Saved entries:

-=-=-=-=-

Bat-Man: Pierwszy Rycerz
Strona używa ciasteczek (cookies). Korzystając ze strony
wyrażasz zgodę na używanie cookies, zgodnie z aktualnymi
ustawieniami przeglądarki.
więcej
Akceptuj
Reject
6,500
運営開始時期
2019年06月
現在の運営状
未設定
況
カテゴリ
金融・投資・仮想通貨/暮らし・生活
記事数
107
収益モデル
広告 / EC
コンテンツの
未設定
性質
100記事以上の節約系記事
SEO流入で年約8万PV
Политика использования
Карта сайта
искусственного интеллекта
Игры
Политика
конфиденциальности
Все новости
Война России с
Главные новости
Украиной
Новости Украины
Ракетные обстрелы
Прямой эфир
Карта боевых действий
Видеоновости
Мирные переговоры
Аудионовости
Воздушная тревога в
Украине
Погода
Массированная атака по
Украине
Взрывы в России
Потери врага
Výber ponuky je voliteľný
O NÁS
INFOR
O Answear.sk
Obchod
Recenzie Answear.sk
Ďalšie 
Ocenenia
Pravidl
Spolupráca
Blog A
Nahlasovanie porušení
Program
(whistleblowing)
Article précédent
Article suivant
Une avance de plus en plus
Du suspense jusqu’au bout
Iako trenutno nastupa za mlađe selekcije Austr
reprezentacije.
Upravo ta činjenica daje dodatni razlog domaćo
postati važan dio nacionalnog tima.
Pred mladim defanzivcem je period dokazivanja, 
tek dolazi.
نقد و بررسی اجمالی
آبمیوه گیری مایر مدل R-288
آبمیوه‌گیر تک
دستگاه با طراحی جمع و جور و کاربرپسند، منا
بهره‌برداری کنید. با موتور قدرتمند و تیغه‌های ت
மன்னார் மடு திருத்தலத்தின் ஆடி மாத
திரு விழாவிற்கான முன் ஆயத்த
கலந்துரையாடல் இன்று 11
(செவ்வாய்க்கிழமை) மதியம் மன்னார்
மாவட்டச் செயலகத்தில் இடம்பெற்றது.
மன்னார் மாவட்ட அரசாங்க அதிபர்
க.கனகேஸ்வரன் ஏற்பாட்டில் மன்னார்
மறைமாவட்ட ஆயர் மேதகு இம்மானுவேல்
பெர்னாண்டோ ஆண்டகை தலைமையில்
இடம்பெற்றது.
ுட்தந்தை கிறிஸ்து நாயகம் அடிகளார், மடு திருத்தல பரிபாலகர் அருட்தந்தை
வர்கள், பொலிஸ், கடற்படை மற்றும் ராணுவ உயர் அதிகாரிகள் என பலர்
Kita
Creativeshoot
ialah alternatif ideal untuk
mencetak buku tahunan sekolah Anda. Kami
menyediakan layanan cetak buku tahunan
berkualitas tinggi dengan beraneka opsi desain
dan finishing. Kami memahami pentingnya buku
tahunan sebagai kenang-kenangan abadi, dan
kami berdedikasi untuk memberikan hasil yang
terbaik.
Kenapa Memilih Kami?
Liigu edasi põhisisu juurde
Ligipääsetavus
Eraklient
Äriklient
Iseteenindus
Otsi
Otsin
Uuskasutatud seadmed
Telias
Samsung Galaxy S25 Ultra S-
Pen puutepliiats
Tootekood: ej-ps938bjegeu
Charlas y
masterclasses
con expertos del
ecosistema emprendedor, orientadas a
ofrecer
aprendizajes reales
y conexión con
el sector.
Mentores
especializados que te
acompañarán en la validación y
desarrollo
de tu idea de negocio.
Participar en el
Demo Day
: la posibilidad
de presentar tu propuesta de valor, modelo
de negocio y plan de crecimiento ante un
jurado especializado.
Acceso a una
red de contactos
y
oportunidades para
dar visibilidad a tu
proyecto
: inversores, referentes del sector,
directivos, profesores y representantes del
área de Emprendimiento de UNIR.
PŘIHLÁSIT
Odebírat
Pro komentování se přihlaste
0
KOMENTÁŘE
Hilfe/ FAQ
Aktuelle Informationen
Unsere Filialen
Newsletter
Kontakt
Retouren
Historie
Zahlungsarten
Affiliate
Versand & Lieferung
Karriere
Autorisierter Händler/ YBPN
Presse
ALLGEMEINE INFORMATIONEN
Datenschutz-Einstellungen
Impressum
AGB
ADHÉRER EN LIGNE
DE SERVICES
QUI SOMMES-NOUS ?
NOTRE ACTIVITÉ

-=-=-=-=-

Reproduce the material line for line, starting with its very first line and ending with the line that contains "Upravo ta činjenica", with both of those lines included.

Bat-Man: Pierwszy Rycerz
Strona używa ciasteczek (cookies). Korzystając ze strony
wyrażasz zgodę na używanie cookies, zgodnie z aktualnymi
ustawieniami przeglądarki.
więcej
Akceptuj
Reject
6,500
運営開始時期
2019年06月
現在の運営状
未設定
況
カテゴリ
金融・投資・仮想通貨/暮らし・生活
記事数
107
収益モデル
広告 / EC
コンテンツの
未設定
性質
100記事以上の節約系記事
SEO流入で年約8万PV
Политика использования
Карта сайта
искусственного интеллекта
Игры
Политика
конфиденциальности
Все новости
Война России с
Главные новости
Украиной
Новости Украины
Ракетные обстрелы
Прямой эфир
Карта боевых действий
Видеоновости
Мирные переговоры
Аудионовости
Воздушная тревога в
Украине
Погода
Массированная атака по
Украине
Взрывы в России
Потери врага
Výber ponuky je voliteľný
O NÁS
INFOR
O Answear.sk
Obchod
Recenzie Answear.sk
Ďalšie 
Ocenenia
Pravidl
Spolupráca
Blog A
Nahlasovanie porušení
Program
(whistleblowing)
Article précédent
Article suivant
Une avance de plus en plus
Du suspense jusqu’au bout
Iako trenutno nastupa za mlađe selekcije Austr
reprezentacije.
Upravo ta činjenica daje dodatni razlog domaćo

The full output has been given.